• **DATASET CONTENT**:
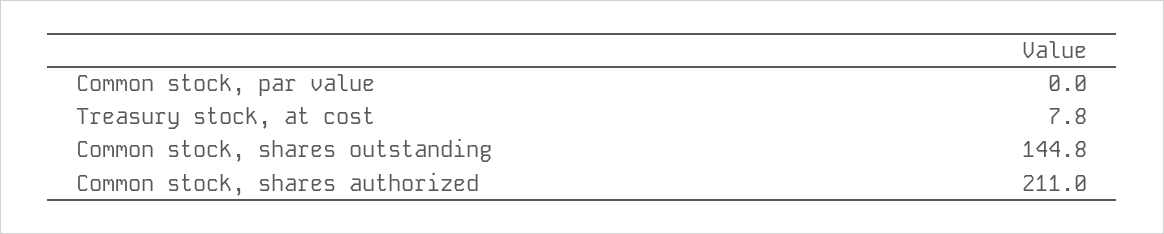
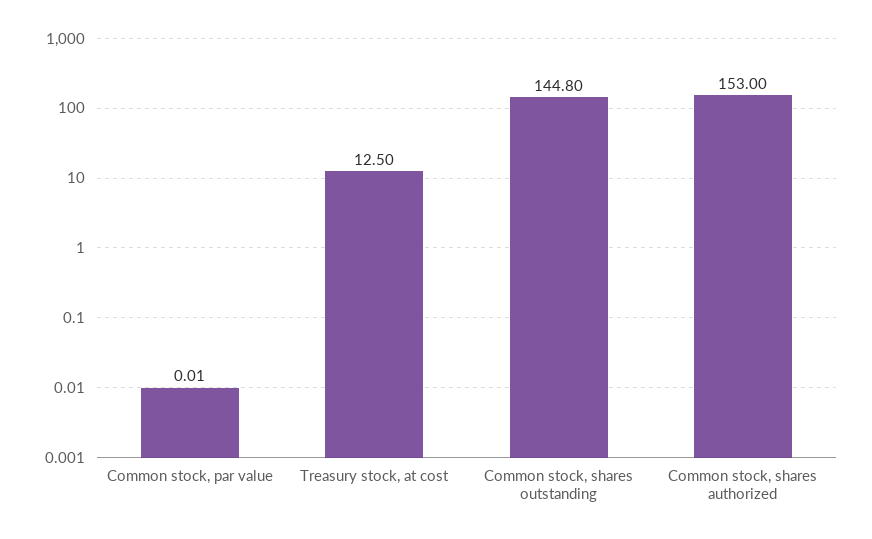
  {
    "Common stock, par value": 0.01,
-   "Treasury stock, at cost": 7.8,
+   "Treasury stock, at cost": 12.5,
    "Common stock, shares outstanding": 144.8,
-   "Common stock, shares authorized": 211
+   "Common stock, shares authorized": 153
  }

---

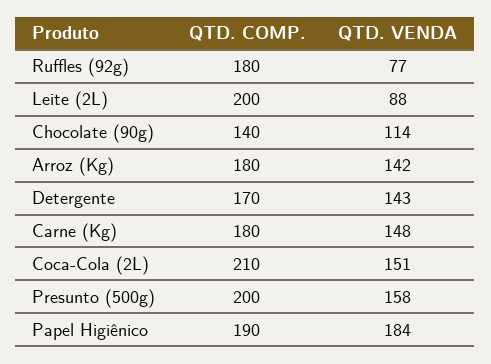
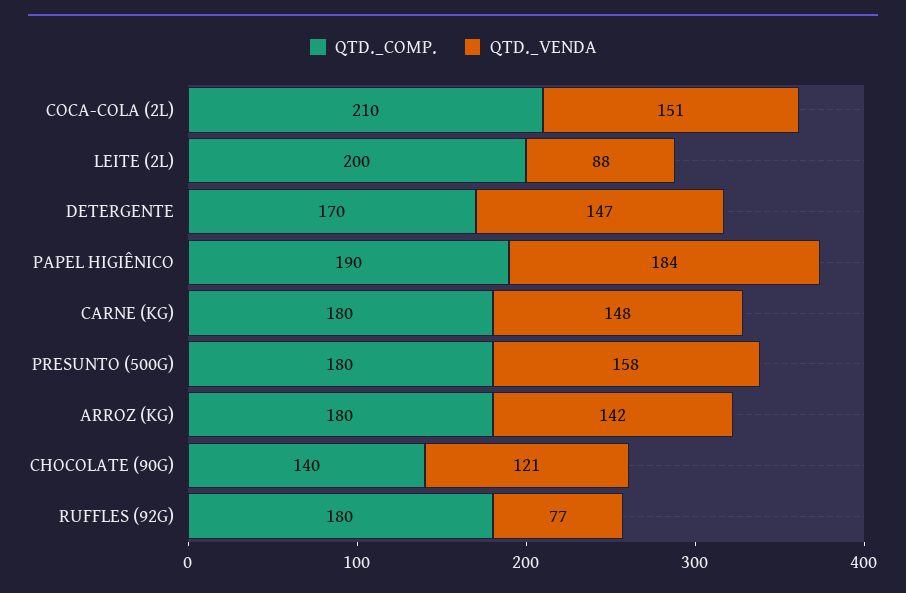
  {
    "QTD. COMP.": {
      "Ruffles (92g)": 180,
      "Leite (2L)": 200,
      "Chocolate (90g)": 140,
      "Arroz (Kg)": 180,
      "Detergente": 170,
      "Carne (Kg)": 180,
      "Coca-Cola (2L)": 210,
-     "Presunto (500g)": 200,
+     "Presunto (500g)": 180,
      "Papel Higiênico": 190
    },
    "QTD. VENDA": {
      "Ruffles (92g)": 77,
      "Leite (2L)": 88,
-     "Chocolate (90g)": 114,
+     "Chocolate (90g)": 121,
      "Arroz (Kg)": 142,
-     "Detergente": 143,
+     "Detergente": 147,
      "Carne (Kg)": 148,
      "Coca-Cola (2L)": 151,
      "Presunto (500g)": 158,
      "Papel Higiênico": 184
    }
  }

• **TASK PROMPT**: In which lines of the records does the word "cost" appear? Copy each of them.

• **TASK SOLUTION**:
-   "Treasury stock, at cost": 7.8,
+   "Treasury stock, at cost": 12.5,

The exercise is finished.